[Exercise description]: Go through the material underneath and show every line where the string "Adhes" occurs.

[Records for the task]:
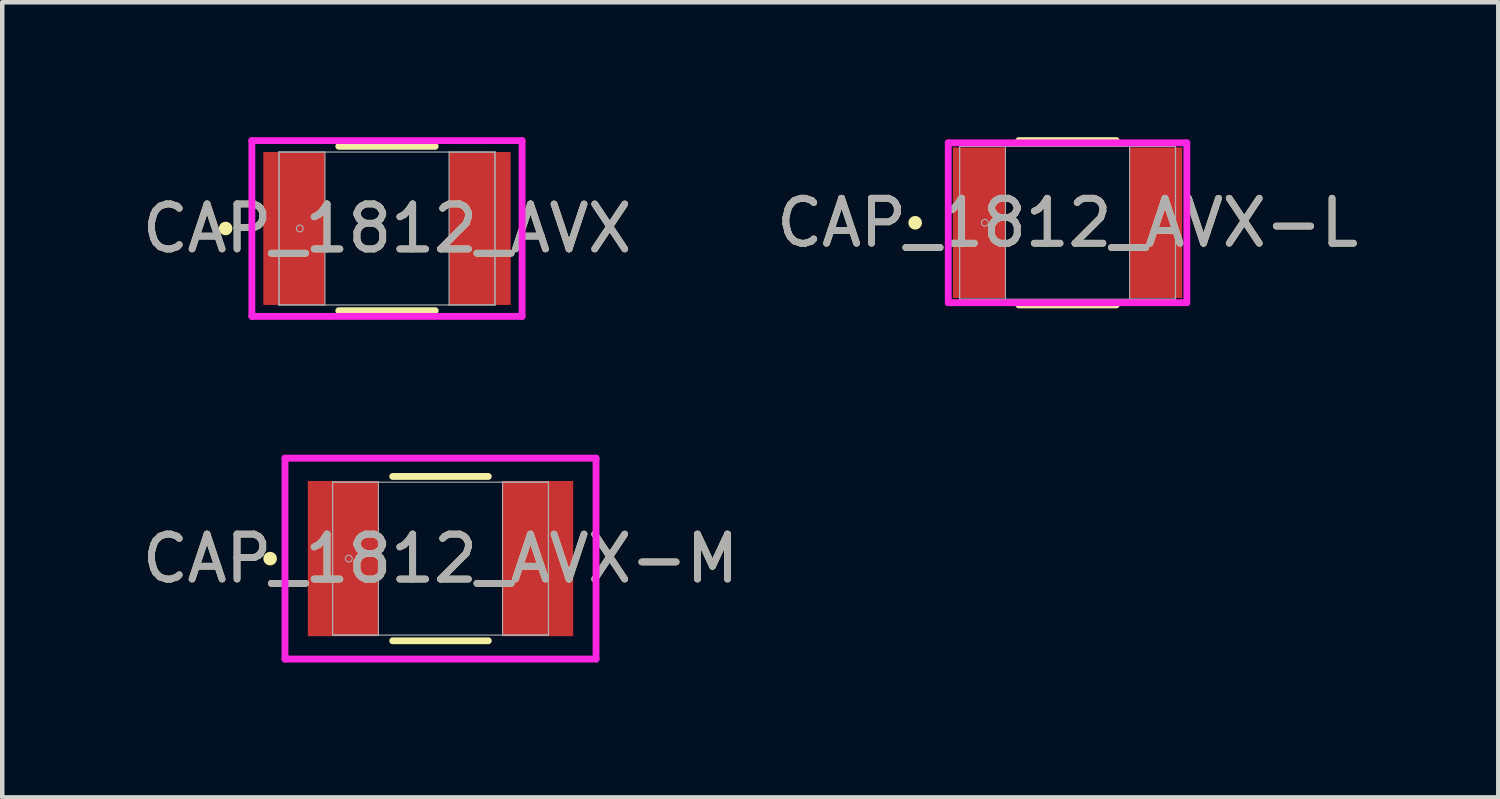
<source format=kicad_pcb>
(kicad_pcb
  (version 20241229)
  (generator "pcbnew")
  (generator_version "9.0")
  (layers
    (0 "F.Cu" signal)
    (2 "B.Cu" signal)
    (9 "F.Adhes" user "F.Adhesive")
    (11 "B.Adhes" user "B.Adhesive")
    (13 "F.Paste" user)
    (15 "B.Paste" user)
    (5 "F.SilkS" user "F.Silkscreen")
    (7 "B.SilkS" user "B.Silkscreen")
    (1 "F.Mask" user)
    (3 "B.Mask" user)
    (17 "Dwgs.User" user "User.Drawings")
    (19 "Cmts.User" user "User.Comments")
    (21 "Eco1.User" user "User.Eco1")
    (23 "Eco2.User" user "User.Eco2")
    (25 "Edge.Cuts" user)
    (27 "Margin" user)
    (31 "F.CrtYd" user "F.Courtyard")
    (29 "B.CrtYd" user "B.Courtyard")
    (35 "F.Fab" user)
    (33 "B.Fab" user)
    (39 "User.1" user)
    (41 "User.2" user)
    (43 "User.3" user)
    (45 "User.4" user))
  (footprint "CAP_1812_AVX-L"
    (layer "F.Cu")
    (at 20.685 1.903)
    (property "Reference" "CAP_1812_AVX-L" (at 0 0 0) (unlocked yes) (layer "F.SilkS") (effects (font (size 1 1) (thickness 0.15))))
    (attr smd)
    (fp_line (start -1.084 1.827) (end 1.084 1.827) (stroke (width 0.152) (type solid)) (layer "F.SilkS"))
    (fp_line (start 1.084 -1.827) (end -1.084 -1.827) (stroke (width 0.152) (type solid)) (layer "F.SilkS"))
    (fp_circle (center -3.388 0) (end -3.312 0) (stroke (width 0.152) (type solid)) (fill no) (layer "F.SilkS"))
    (fp_line (start -2.652 -1.777) (end 2.652 -1.777) (stroke (width 0.152) (type solid)) (layer "F.CrtYd"))
    (fp_line (start -2.652 1.777) (end -2.652 -1.777) (stroke (width 0.152) (type solid)) (layer "F.CrtYd"))
    (fp_line (start 2.652 -1.777) (end 2.652 1.777) (stroke (width 0.152) (type solid)) (layer "F.CrtYd"))
    (fp_line (start 2.652 1.777) (end -2.652 1.777) (stroke (width 0.152) (type solid)) (layer "F.CrtYd"))
    (fp_line (start -2.4 -1.7) (end -2.4 1.7) (stroke (width 0.025) (type solid)) (layer "F.Fab"))
    (fp_line (start -2.4 -1.7) (end -2.4 1.7) (stroke (width 0.025) (type solid)) (layer "F.Fab"))
    (fp_line (start -2.4 1.7) (end -1.38 1.7) (stroke (width 0.025) (type solid)) (layer "F.Fab"))
    (fp_line (start -2.4 1.7) (end 2.4 1.7) (stroke (width 0.025) (type solid)) (layer "F.Fab"))
    (fp_line (start -1.38 -1.7) (end -2.4 -1.7) (stroke (width 0.025) (type solid)) (layer "F.Fab"))
    (fp_line (start -1.38 1.7) (end -1.38 -1.7) (stroke (width 0.025) (type solid)) (layer "F.Fab"))
    (fp_line (start 1.38 -1.7) (end 1.38 1.7) (stroke (width 0.025) (type solid)) (layer "F.Fab"))
    (fp_line (start 1.38 1.7) (end 2.4 1.7) (stroke (width 0.025) (type solid)) (layer "F.Fab"))
    (fp_line (start 2.4 -1.7) (end -2.4 -1.7) (stroke (width 0.025) (type solid)) (layer "F.Fab"))
    (fp_line (start 2.4 -1.7) (end 1.38 -1.7) (stroke (width 0.025) (type solid)) (layer "F.Fab"))
    (fp_line (start 2.4 1.7) (end 2.4 -1.7) (stroke (width 0.025) (type solid)) (layer "F.Fab"))
    (fp_line (start 2.4 1.7) (end 2.4 -1.7) (stroke (width 0.025) (type solid)) (layer "F.Fab"))
    (fp_circle (center -1.838 0) (end -1.762 0) (stroke (width 0.025) (type solid)) (fill no) (layer "F.Fab"))
    (fp_text user "${REFERENCE}" (at 0 0 0) (unlocked yes) (layer "F.Fab") (effects (font (size 1 1) (thickness 0.15))))
    (pad "1" smd rect (at -1.965 0) (size 1.17 3.35) (layers "F.Cu" "F.Mask" "F.Paste"))
    (pad "2" smd rect (at 1.965 0) (size 1.17 3.35) (layers "F.Cu" "F.Mask" "F.Paste"))
    (zone (net_name "") (layer "F.Cu") (hatch full 0.508) (connect_pads) (min_thickness 0.254) (filled_areas_thickness no) (keepout (tracks not_allowed) (vias not_allowed) (pads allowed) (copperpour not_allowed) (footprints allowed)) (placement (enabled no)) (fill) (polygon (pts (xy 19.355 0.254) (xy 22.014 0.254) (xy 22.014 3.552) (xy 19.355 3.552)))))
  (footprint "CAP_1812_AVX-M"
    (layer "F.Cu")
    (at 6.744 9.37)
    (property "Reference" "CAP_1812_AVX-M" (at 0 0 0) (unlocked yes) (layer "F.SilkS") (effects (font (size 1 1) (thickness 0.15))))
    (attr smd)
    (fp_line (start -1.063 1.827) (end 1.063 1.827) (stroke (width 0.152) (type solid)) (layer "F.SilkS"))
    (fp_line (start 1.063 -1.827) (end -1.063 -1.827) (stroke (width 0.152) (type solid)) (layer "F.SilkS"))
    (fp_circle (center -3.788 0) (end -3.712 0) (stroke (width 0.152) (type solid)) (fill no) (layer "F.SilkS"))
    (fp_line (start -3.458 -2.233) (end 3.458 -2.233) (stroke (width 0.152) (type solid)) (layer "F.CrtYd"))
    (fp_line (start -3.458 2.233) (end -3.458 -2.233) (stroke (width 0.152) (type solid)) (layer "F.CrtYd"))
    (fp_line (start 3.458 -2.233) (end 3.458 2.233) (stroke (width 0.152) (type solid)) (layer "F.CrtYd"))
    (fp_line (start 3.458 2.233) (end -3.458 2.233) (stroke (width 0.152) (type solid)) (layer "F.CrtYd"))
    (fp_line (start -2.4 -1.7) (end -2.4 1.7) (stroke (width 0.025) (type solid)) (layer "F.Fab"))
    (fp_line (start -2.4 -1.7) (end -2.4 1.7) (stroke (width 0.025) (type solid)) (layer "F.Fab"))
    (fp_line (start -2.4 1.7) (end -1.38 1.7) (stroke (width 0.025) (type solid)) (layer "F.Fab"))
    (fp_line (start -2.4 1.7) (end 2.4 1.7) (stroke (width 0.025) (type solid)) (layer "F.Fab"))
    (fp_line (start -1.38 -1.7) (end -2.4 -1.7) (stroke (width 0.025) (type solid)) (layer "F.Fab"))
    (fp_line (start -1.38 1.7) (end -1.38 -1.7) (stroke (width 0.025) (type solid)) (layer "F.Fab"))
    (fp_line (start 1.38 -1.7) (end 1.38 1.7) (stroke (width 0.025) (type solid)) (layer "F.Fab"))
    (fp_line (start 1.38 1.7) (end 2.4 1.7) (stroke (width 0.025) (type solid)) (layer "F.Fab"))
    (fp_line (start 2.4 -1.7) (end -2.4 -1.7) (stroke (width 0.025) (type solid)) (layer "F.Fab"))
    (fp_line (start 2.4 -1.7) (end 1.38 -1.7) (stroke (width 0.025) (type solid)) (layer "F.Fab"))
    (fp_line (start 2.4 1.7) (end 2.4 -1.7) (stroke (width 0.025) (type solid)) (layer "F.Fab"))
    (fp_line (start 2.4 1.7) (end 2.4 -1.7) (stroke (width 0.025) (type solid)) (layer "F.Fab"))
    (fp_circle (center -2.038 0) (end -1.962 0) (stroke (width 0.025) (type solid)) (fill no) (layer "F.Fab"))
    (fp_text user "${REFERENCE}" (at 0 0 0) (unlocked yes) (layer "F.Fab") (effects (font (size 1 1) (thickness 0.15))))
    (pad "1" smd rect (at -2.165 0) (size 1.57 3.45) (layers "F.Cu" "F.Mask" "F.Paste"))
    (pad "2" smd rect (at 2.165 0) (size 1.57 3.45) (layers "F.Cu" "F.Mask" "F.Paste"))
    (zone (net_name "") (layer "F.Cu") (hatch full 0.508) (connect_pads) (min_thickness 0.254) (filled_areas_thickness no) (keepout (tracks not_allowed) (vias not_allowed) (pads allowed) (copperpour not_allowed) (footprints allowed)) (placement (enabled no)) (fill) (polygon (pts (xy 5.415 7.72) (xy 8.073 7.72) (xy 8.073 11.019) (xy 5.415 11.019)))))
  (footprint "CAP_1812_AVX"
    (layer "F.Cu")
    (at 5.554 2.03)
    (property "Reference" "CAP_1812_AVX" (at 0 0 0) (unlocked yes) (layer "F.SilkS") (effects (font (size 1 1) (thickness 0.15))))
    (attr smd)
    (fp_line (start -1.072 1.827) (end 1.072 1.827) (stroke (width 0.152) (type solid)) (layer "F.SilkS"))
    (fp_line (start 1.072 -1.827) (end -1.072 -1.827) (stroke (width 0.152) (type solid)) (layer "F.SilkS"))
    (fp_circle (center -3.588 0) (end -3.512 0) (stroke (width 0.152) (type solid)) (fill no) (layer "F.SilkS"))
    (fp_line (start -3.004 -1.954) (end 3.004 -1.954) (stroke (width 0.152) (type solid)) (layer "F.CrtYd"))
    (fp_line (start -3.004 1.954) (end -3.004 -1.954) (stroke (width 0.152) (type solid)) (layer "F.CrtYd"))
    (fp_line (start 3.004 -1.954) (end 3.004 1.954) (stroke (width 0.152) (type solid)) (layer "F.CrtYd"))
    (fp_line (start 3.004 1.954) (end -3.004 1.954) (stroke (width 0.152) (type solid)) (layer "F.CrtYd"))
    (fp_line (start -2.4 -1.7) (end -2.4 1.7) (stroke (width 0.025) (type solid)) (layer "F.Fab"))
    (fp_line (start -2.4 -1.7) (end -2.4 1.7) (stroke (width 0.025) (type solid)) (layer "F.Fab"))
    (fp_line (start -2.4 1.7) (end -1.38 1.7) (stroke (width 0.025) (type solid)) (layer "F.Fab"))
    (fp_line (start -2.4 1.7) (end 2.4 1.7) (stroke (width 0.025) (type solid)) (layer "F.Fab"))
    (fp_line (start -1.38 -1.7) (end -2.4 -1.7) (stroke (width 0.025) (type solid)) (layer "F.Fab"))
    (fp_line (start -1.38 1.7) (end -1.38 -1.7) (stroke (width 0.025) (type solid)) (layer "F.Fab"))
    (fp_line (start 1.38 -1.7) (end 1.38 1.7) (stroke (width 0.025) (type solid)) (layer "F.Fab"))
    (fp_line (start 1.38 1.7) (end 2.4 1.7) (stroke (width 0.025) (type solid)) (layer "F.Fab"))
    (fp_line (start 2.4 -1.7) (end -2.4 -1.7) (stroke (width 0.025) (type solid)) (layer "F.Fab"))
    (fp_line (start 2.4 -1.7) (end 1.38 -1.7) (stroke (width 0.025) (type solid)) (layer "F.Fab"))
    (fp_line (start 2.4 1.7) (end 2.4 -1.7) (stroke (width 0.025) (type solid)) (layer "F.Fab"))
    (fp_line (start 2.4 1.7) (end 2.4 -1.7) (stroke (width 0.025) (type solid)) (layer "F.Fab"))
    (fp_circle (center -1.938 0) (end -1.862 0) (stroke (width 0.025) (type solid)) (fill no) (layer "F.Fab"))
    (fp_text user "${REFERENCE}" (at 0 0 0) (unlocked yes) (layer "F.Fab") (effects (font (size 1 1) (thickness 0.15))))
    (pad "1" smd rect (at -2.065 0) (size 1.37 3.4) (layers "F.Cu" "F.Mask" "F.Paste"))
    (pad "2" smd rect (at 2.065 0) (size 1.37 3.4) (layers "F.Cu" "F.Mask" "F.Paste"))
    (zone (net_name "") (layer "F.Cu") (hatch full 0.508) (connect_pads) (min_thickness 0.254) (filled_areas_thickness no) (keepout (tracks not_allowed) (vias not_allowed) (pads allowed) (copperpour not_allowed) (footprints allowed)) (placement (enabled no)) (fill) (polygon (pts (xy 4.224 0.381) (xy 6.883 0.381) (xy 6.883 3.679) (xy 4.224 3.679)))))
  (gr_rect
    (start -3 -3)
    (end 30.262 14.679)
    (stroke (width 0.1) (type default))
    (fill no)
    (layer "Edge.Cuts")))
</source>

[Answer area]:
    (9 "F.Adhes" user "F.Adhesive")
    (11 "B.Adhes" user "B.Adhesive")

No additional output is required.